Since that time, the dinner has mainly featured speakers with ties to the state or region.
This year’s speaker is William Winkenwerder Jr., CEO of Pittsburgh-based Highmark Inc. Highmark is the parent of Highmark Blue Cross Blue Shield of Delaware, the largest health insurer in the state.
Recent speakers have included the former and current CEOs of Bank of America and DuPont.
Expected to be at the top of the state chamber’s agenda is workers’ compensation reform. Despite legislation signed in 2007, aimed at controlling costs of covering injured workers, rates are again on the rise.
“We will see layoffs,” says Edward Capodanno, president of Associated Builders and Contractors, Delaware Chapter. He is referring to the impact of double-digit rate increases that could occur in the next few years. Associated Builders and Contractors has been working with the state chamber, New Castle County Chamber and other groups on the issue.
The keynote speaker last year was Marvin “Skip” Schoenhals, who guided WSFS from the brink of a federal takeover to a leadership position among banks in the state. Schoenhals continues to serve as chairman of WSFS and Vision 2015, the effort to build a world-class public education system in Delaware.
It also marked a changing of the guard in the banking community, following the sale of Wilmington Trust to Buffalo, N.Y.-based M&T. WSFS is now the state’s largest locally based bank.
In addition to the keynote speech, chamber officials and the governor discuss issues facing the general assembly and the business community.
Perhaps the biggest draw is a chance to spend time with a virtual who’s who of the state’s leaders. “It’s an excellent opportunity, particularly for small business owners,” Heffron says.

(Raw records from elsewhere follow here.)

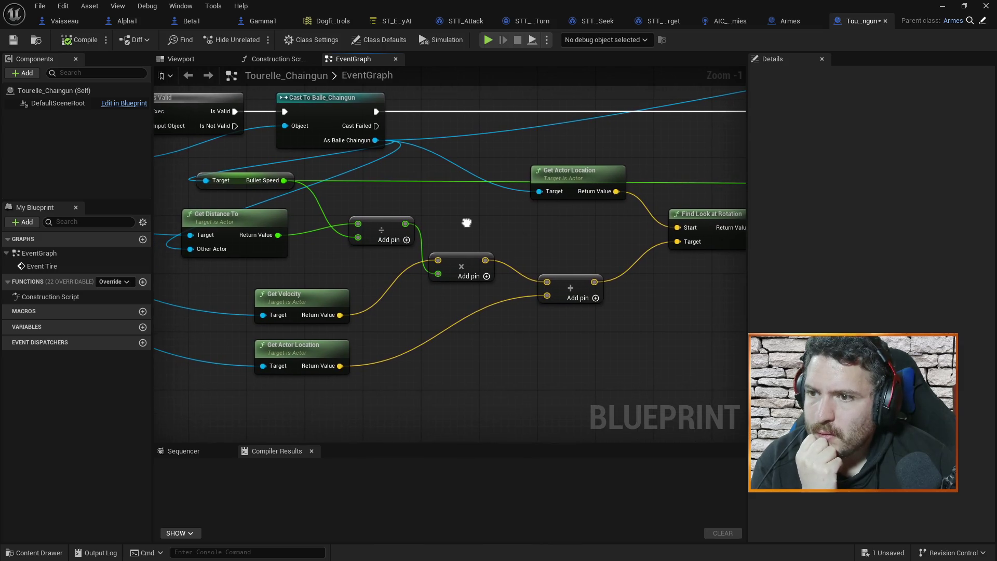
drag(554, 246, 636, 230)
mouse_move(421, 254)
mouse_down()
mouse_move(445, 227)
mouse_move(577, 251)
mouse_move(597, 310)
mouse_up()
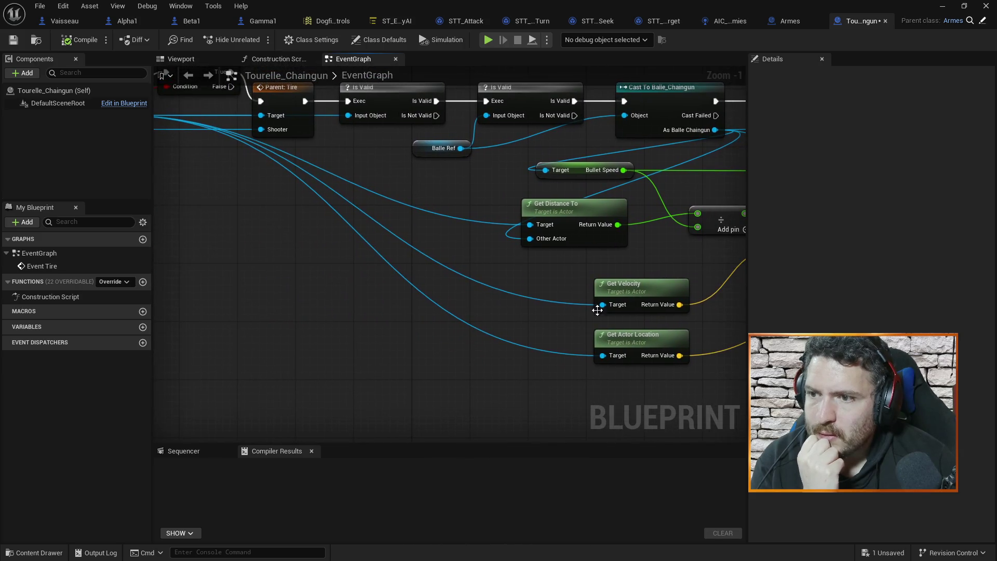
mouse_move(660, 263)
mouse_down()
mouse_move(419, 250)
mouse_move(431, 245)
mouse_up()
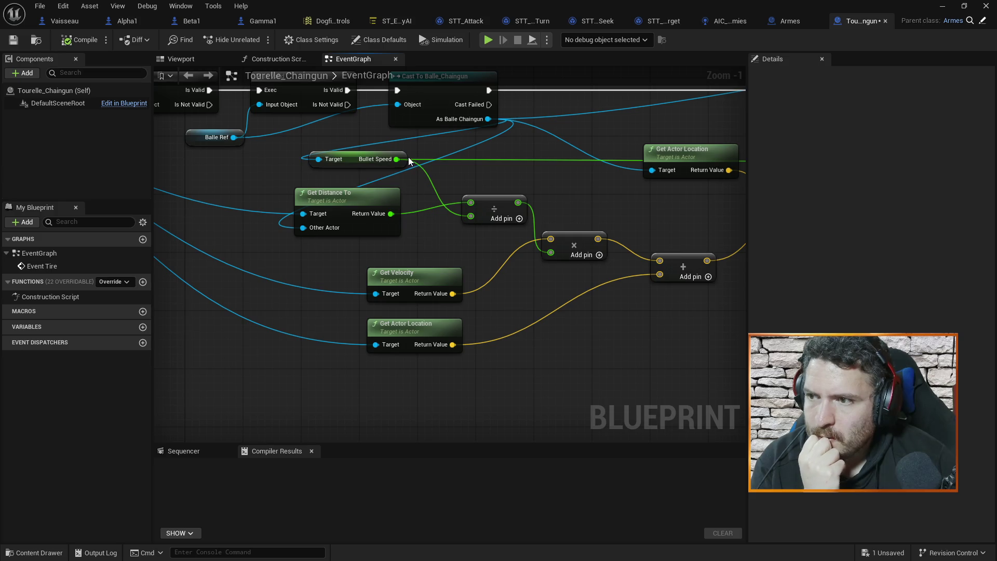
drag(363, 222, 456, 225)
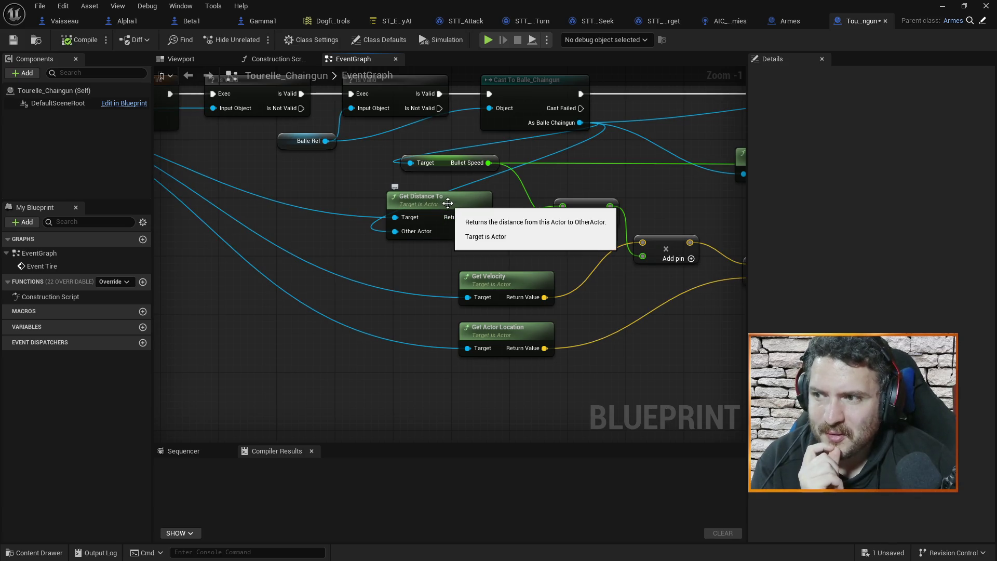
drag(527, 201, 516, 207)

The event is also an opportunity to reflect on the many changes that have rocked Delaware.
One example came in 2011 when former Congressman Mike Castle, who lost in the U.S. Senate primary to Christine O’Donnell, received the Josiah Marvel Cup. The cup is awarded annually, with the identity of the recipient kept secret. Last year’s winner was Robert F. Rider, CEO of O.A. Newton, a Bridgeville-based manufacturer of materials handling equipment.
Keeping a lid on the selection is not always easy, Heffron says. More than once, the recipient was spending the winter in Florida and had to be coaxed out of the Sunshine State with a story about a friend receiving the award.
The cup for service to the state is awarded from a field of nominees picked by a committee that this year will include Heffron. Nominees not receiving the award are often carried over to the next year for further consideration.
Consideration is also given to prominent nominees in poor health, with former U.S. Sen. William Roth and construction executive and former chamber chairman Richard DiSabatino winning the cup. Heffron says it is important to offer the honor while the recipient is still able to attend the event.
One fairly recent exception was James Gilliam, a Beneficial Corp. executive and community leader, who died unexpectedly.
The Marvel Cup Award dates back to 1951. It was named in honor of Josiah Marvel, who reorganized the state Chamber of Commerce and served as its first president nearly a century ago. Marvel was one of the architects of Delaware’s world-renowned corporate law system and a founder of Corporation Services Co. CSC, based near Wilmington, has grown into an incorporation firm with a national network of offices.
The dinner also has its lighter traditions. One that went on for years was the ceremonial passing of the aspirin to the new chairman of the state chamber.
The aspirin prop had its roots during the tenure of chamber president John Burris, who was known for a strong leadership style that could leave a surprised chairman looking for a tablet or two.
The most recent chamber president, James Wolfe, retired earlier this year. Wolfe has earned praise for guiding the chamber during a difficult period that included the closing of the state’s two auto plants, including the Chrysler assembly plant in Newark that he once managed.
A search is currently under way for a new president.
Heffron says the chamber is closing the application process and it is not yet known if Wolfe’s successor will be on hand.
Still, an introduction of a new president would come as no surprise. After all, this is Delaware’s biggest business event.